Net Income Available to Common Stockholders - The net income applicable to common shares figure is the bottom-line profit the company reported. To get the basic earnings-per-share [Basic EPS] figure, analysts divide the net income applicable to common by the total number of shares outstanding.

Extraordinary items - Are events that occur infrequently and are unusual. They can include acts of God as long as they rarely occur in the area where the business operates. 

Discontinued operations - Occur when a significant segment of a business has been identified for disposal.  Once so identified, any gain or loss from operations of the segment while it is being disposed of and any gain or loss on the sale of the assets of the segment, are reported separately from the remaining, continuing operations.

Net Income or (Loss) – This is also known as, “The Bottom Line.”  Net income is what’s left after subtracting the COGS, SG&A, and all the rest of the expenses and taxes on the income statement.  Of course, if expenses exceed income, this account caption will read as a net loss. The dollar amount would be in parentheses and/or in red.  For more information, see the related ratio explanations later in this lesson.

*Comprehensive Income is fairly new (1998) and takes into consideration the effect of such items as foreign currency translations adjustments, minimum pension liability adjustments, and unrealized gains/losses on certain investments in debt and equity.
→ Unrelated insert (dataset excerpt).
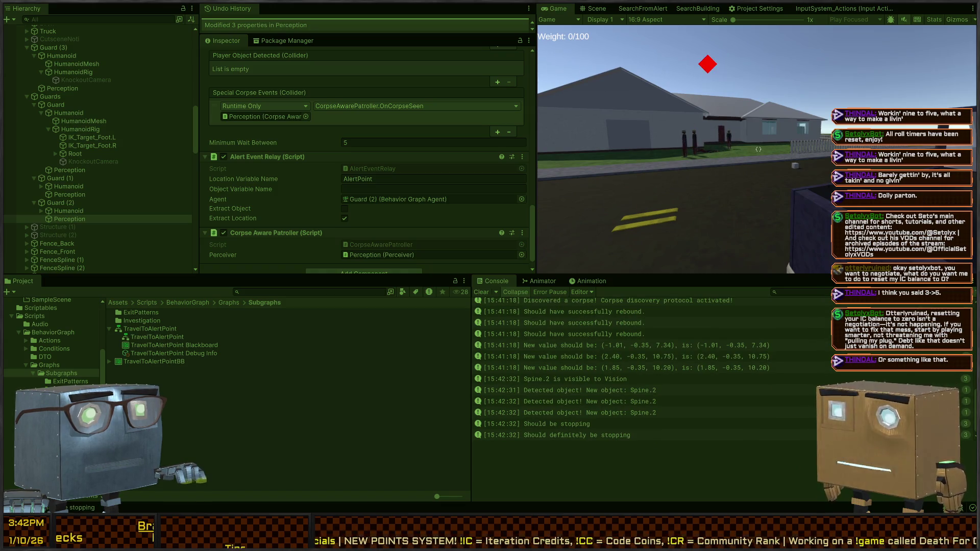
# - Fly the Scene camera to the guards, select the fallen guard's Root, then return to the game
pyautogui.press('ctrl+p')
pyautogui.rightClick(715, 146)
pyautogui.press('w')
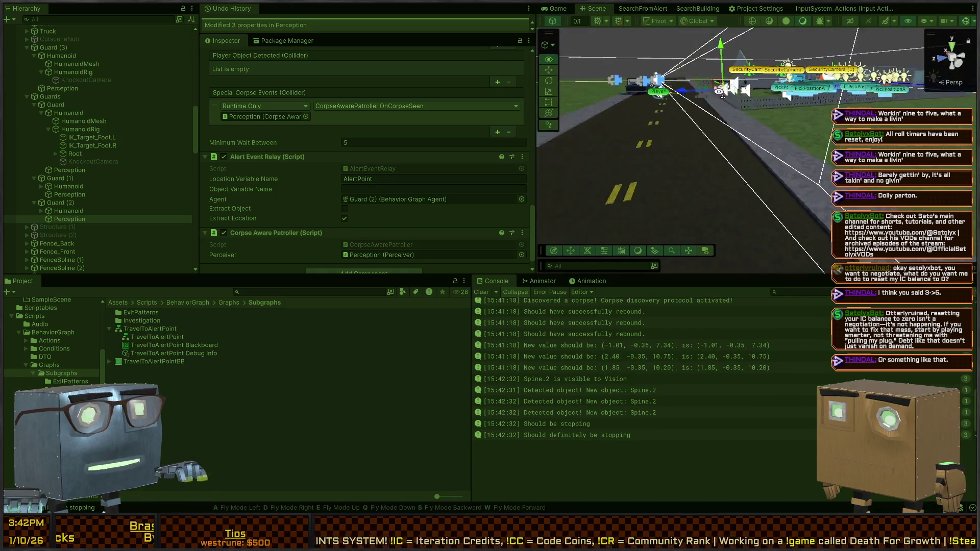
pyautogui.press('w')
Earnings Per Share (EPS) - This is Net income remaining for stockholders ÷ Common shares outstanding, also considered part of the bottom line.  In this example for 2020, $299,000 (Net income) ÷ 200,000 (200,000 shares of stock) = $ 1.50 per share.
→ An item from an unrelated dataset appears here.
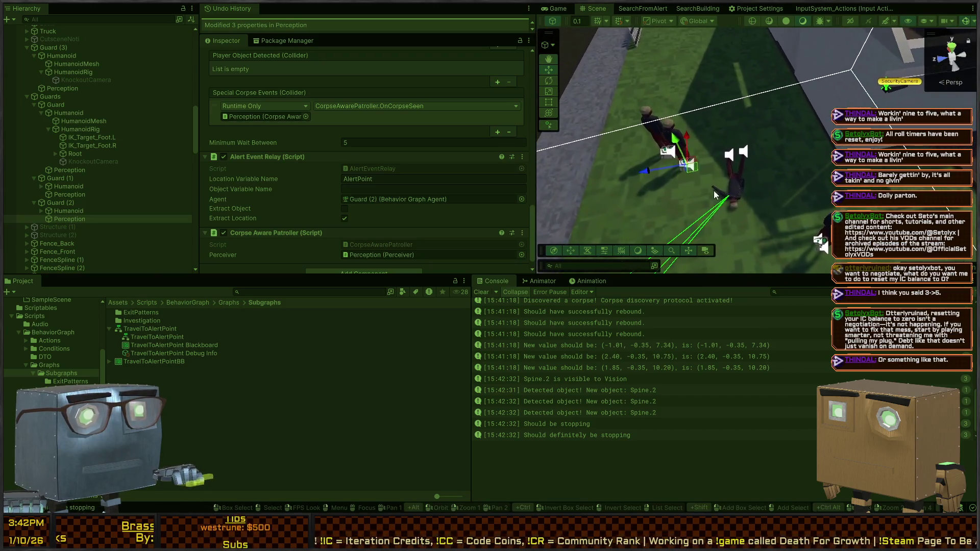
pyautogui.click(736, 178)
pyautogui.scroll(-10, 81, 159)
Income statements are like a management report card.  It lets you investigate where sales are rising or falling, whether costs are rising or falling faster or slower than sales, if interests expense is rising or falling year to year, of if there were any extraordinary changes, etc.  For example:

  • A manager of a department who produces a product can do their part by keeping control of COGS by always being aware, and trying to reduce, the cost of materials, parts, hardware, etc. 
  • A manager of customer service would be able to reduce their part in SG&A by reducing overtime, unnecessary office space expansion, supplies, etc.
  • Also, you can do a basic calculation on revenue per employee (divide the revenues by the total number of employees), and calculate the net income per employee (divide the net income by the number of employees).  If you see a downward trend, then it could mean that the company is not effectively managing its employees.